Beyond the end of the road in Panama looms one of the world's least hospitable environments
"In a few years, you yourself may be driving through the Darién at high speed on a smooth and skilfully aligned surface. Your wife may lean out of the car window and say: What a lovely jungle."
So wrote Richard Bevir in Autocar in 1961, having himself crossed the wilderness separating North and South America, in the expectation that the Pan-American Highway project would soon be completed.
Yet even today the mountainous jungle of the Darién Gap is an image frequently invoked when someone wishes to exaggerate the abilities of the very toughest off-road vehicles.

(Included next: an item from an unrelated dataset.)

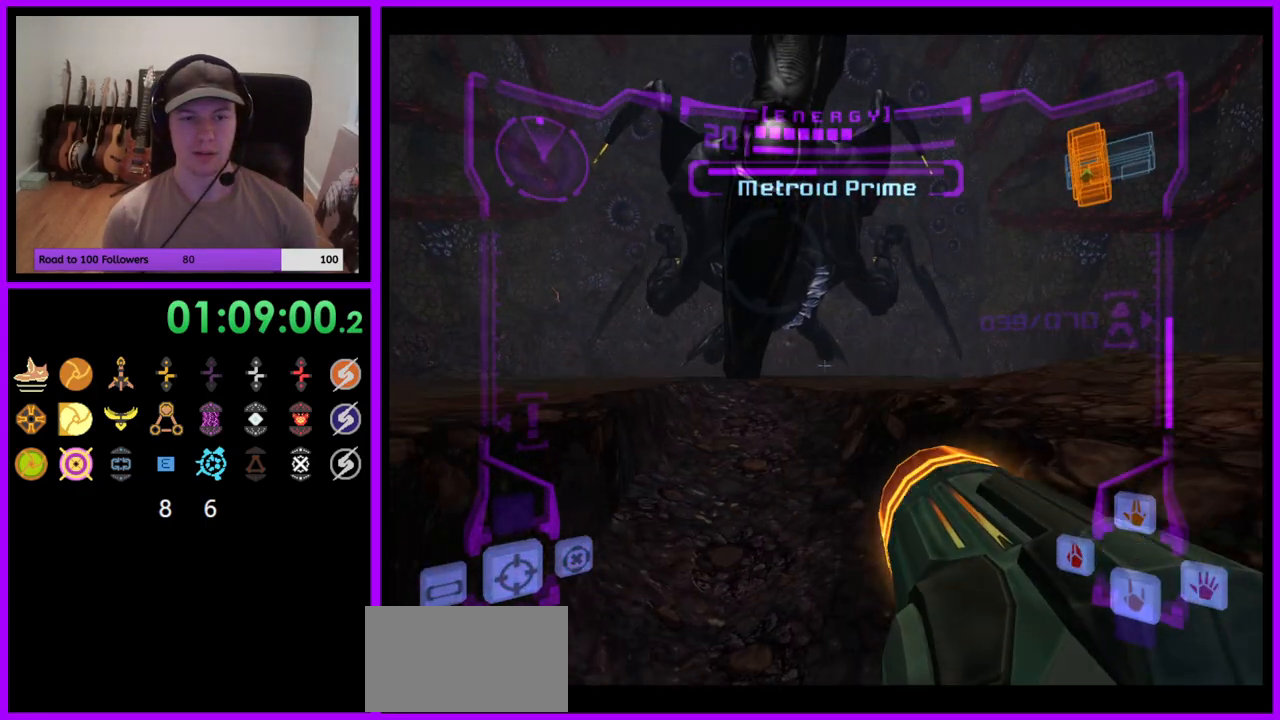
{"buttons": ["L1"], "left_stick": "down", "right_stick": "center", "events": [[67, "B", "down"], [183, "B", "up"]]}
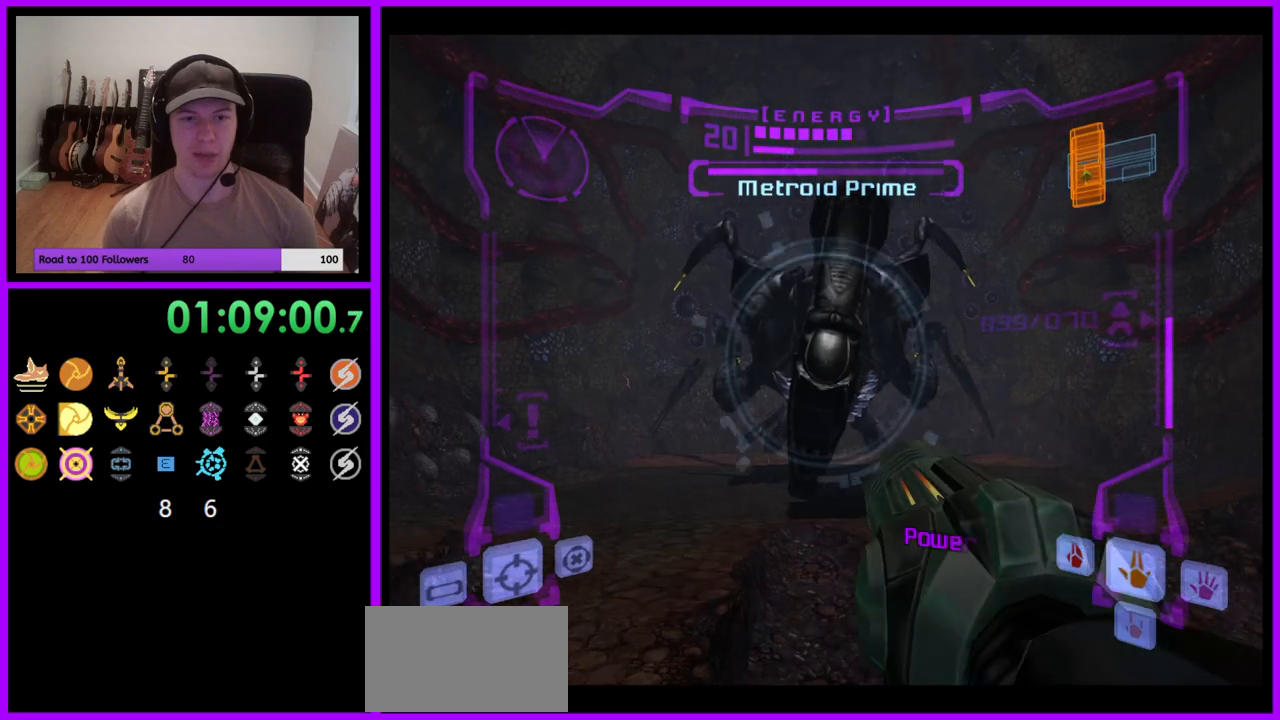
{"buttons": ["A", "L1"], "left_stick": "center", "right_stick": "center", "events": [[283, "A", "down"], [283, "left_stick", "center"]]}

Bevir, a former SAS soldier, was accompanied by Aussie outback mechanic Terence Whitfield in his 88in Series 2 Land Rover, and by Panamanian anthropologists Amado and Reina Araůz in a Jeep owned by a committee existing to research how the Pan-American Highway could be completed.
After 13 months of planning, in December 1959 they assembled at the end of the road, in Panama, beyond which loomed one of the world's least hospitable environments, populated only by isolated tribes.
"It was 134 days later when the expedition emerged into the sunshine of Colombia," Bevir wrote in Autocar. "The intercontinental link had at last been forged. But we'd had to blaze 310 miles of twisting trail, build 125 palm log bridges, ford 180 rivers and creeks, build three rafts, combat malaria, dysentery and jungle exhaustion, and treat festering sores and raw feet. We became reduced to a diet of rice, bananas, monkey and lizard. In the rainy season we stayed wet for six weeks, and at night we lay in our hammocks with our sodden boots on, while mosquitoes whined in our ears and the incessant downpour of tropical storms prevented much-needed sleep."
Temperatures often exceeded 43deg C in open grassland areas, and although it fell to 34 beneath the dense rainforest canopy, the humidity was then nearly 100%.
It was a hugely impressive feat - yet not as impressive as that of the American cohort who replicated it shortly after, because they drove unmodified, RWD saloons (albeit with 4WD support trucks in tow) and they were young newspaper reporters and dealership staff, not hardened outdoorsmen. Quite the way to promote an affordable new saloon to picket-fence Americans.
It almost beggars belief, but they were helped by the rear-engined, rear-driven layout of the all-new Chevrolet Corvair putting a great deal of the weight over the rear axle and thus generating excellent initial traction-and lots of winching from the supporting Suburbans. Their 244-mile adventure took 107 days – and, best of all, they filmed it in colour, resulting in a fascinating 17-minute film, its narration laden with that '60s optimism, which you can now watch for free.
The Darién Gap wouldn't successfully be traversed again until 1972, when British Leyland sent two of its new Range Rovers on a mission from Alaska all the way down to Tierra del Fuego, undertaken by a large British Army contingent commanded by John Blashford-Snell and Gavin Thompson. Before them ran 'Pathfinder', a locally purchased old Series Land Rover, which "motored almost non-stop, giving no trouble whatsoever".

"What with the ladders, raft, and all the gear of the Royal Engineers accompanying them, each car was carrying a good deal more weight in the early stages, and a lot of that was on the roof," we reported. "Very nearly all of it went on the rear axle. You can lock the centre differential but not the axle diffs; inevitably a lot of wheelspin was indulged in. "Another factor making life difficult for the transmission was the use of swamp tyres - 'Bog trotters', Rover calls them - which are much bigger and therefore heavier than standard tyres."
Environmental and cultural concerns ultimately prevented the completion of the Pan-American Highway, and now the Darién Gap is even more dangerous, used as a hideout by criminal groups and a major route for human smuggling. So it's possible that 1980s crossings by Jeep CJs will forever be the last.
The honour for the first crossing has changed, however: a Brazilian historian recently repopularised the tale of three young men who left Rio in Ford Model Ts in 1928 and arrived in New York a full decade later. Now that's a book that needs translating.